─── STUDY MATERIAL

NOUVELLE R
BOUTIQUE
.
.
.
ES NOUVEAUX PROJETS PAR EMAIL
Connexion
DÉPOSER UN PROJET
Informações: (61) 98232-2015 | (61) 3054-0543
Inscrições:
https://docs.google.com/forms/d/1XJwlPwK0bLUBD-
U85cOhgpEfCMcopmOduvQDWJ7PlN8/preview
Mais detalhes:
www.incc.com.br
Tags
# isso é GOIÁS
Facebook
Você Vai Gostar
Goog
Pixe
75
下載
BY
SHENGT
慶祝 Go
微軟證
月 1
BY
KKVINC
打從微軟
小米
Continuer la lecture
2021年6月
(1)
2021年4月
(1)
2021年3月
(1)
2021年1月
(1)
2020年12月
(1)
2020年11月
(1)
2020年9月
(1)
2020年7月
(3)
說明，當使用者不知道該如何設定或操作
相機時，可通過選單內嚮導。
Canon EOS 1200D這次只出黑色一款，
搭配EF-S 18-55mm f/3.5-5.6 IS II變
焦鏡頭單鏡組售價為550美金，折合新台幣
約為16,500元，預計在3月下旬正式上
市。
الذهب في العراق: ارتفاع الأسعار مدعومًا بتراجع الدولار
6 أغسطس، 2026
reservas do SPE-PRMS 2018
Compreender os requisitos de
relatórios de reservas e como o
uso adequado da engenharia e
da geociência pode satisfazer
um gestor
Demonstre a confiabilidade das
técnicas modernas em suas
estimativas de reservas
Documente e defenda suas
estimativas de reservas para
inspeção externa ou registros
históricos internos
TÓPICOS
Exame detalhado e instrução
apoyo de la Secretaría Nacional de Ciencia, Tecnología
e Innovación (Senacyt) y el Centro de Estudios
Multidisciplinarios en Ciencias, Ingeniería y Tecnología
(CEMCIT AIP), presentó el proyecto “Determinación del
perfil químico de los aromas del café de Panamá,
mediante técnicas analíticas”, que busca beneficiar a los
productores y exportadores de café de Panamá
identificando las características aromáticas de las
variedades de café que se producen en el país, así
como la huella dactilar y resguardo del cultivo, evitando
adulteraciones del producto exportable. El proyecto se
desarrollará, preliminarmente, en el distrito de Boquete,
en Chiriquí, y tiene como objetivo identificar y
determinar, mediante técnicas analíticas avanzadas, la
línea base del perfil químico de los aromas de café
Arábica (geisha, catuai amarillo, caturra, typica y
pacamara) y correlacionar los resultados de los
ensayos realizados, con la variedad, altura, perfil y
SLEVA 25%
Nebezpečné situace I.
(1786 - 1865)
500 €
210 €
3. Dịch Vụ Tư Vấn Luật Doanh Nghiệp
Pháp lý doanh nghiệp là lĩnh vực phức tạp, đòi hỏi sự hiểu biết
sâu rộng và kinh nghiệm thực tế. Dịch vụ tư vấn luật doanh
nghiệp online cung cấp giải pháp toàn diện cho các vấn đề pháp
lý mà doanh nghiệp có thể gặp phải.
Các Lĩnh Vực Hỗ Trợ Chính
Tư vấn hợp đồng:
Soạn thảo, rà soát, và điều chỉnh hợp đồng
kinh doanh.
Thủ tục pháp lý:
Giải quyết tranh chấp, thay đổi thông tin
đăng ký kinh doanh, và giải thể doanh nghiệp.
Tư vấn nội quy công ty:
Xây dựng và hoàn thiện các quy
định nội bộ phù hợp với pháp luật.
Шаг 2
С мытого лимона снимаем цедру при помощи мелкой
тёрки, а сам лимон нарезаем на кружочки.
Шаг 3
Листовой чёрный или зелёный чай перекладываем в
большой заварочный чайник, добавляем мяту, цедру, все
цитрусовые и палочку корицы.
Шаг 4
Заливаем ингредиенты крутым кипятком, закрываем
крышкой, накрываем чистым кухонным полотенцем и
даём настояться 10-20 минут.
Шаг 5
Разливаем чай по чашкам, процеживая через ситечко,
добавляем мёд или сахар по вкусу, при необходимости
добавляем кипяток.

──────

Copy out all lines above holding "café".

perfil químico de los aromas del café de Panamá,
productores y exportadores de café de Panamá
variedades de café que se producen en el país, así
línea base del perfil químico de los aromas de café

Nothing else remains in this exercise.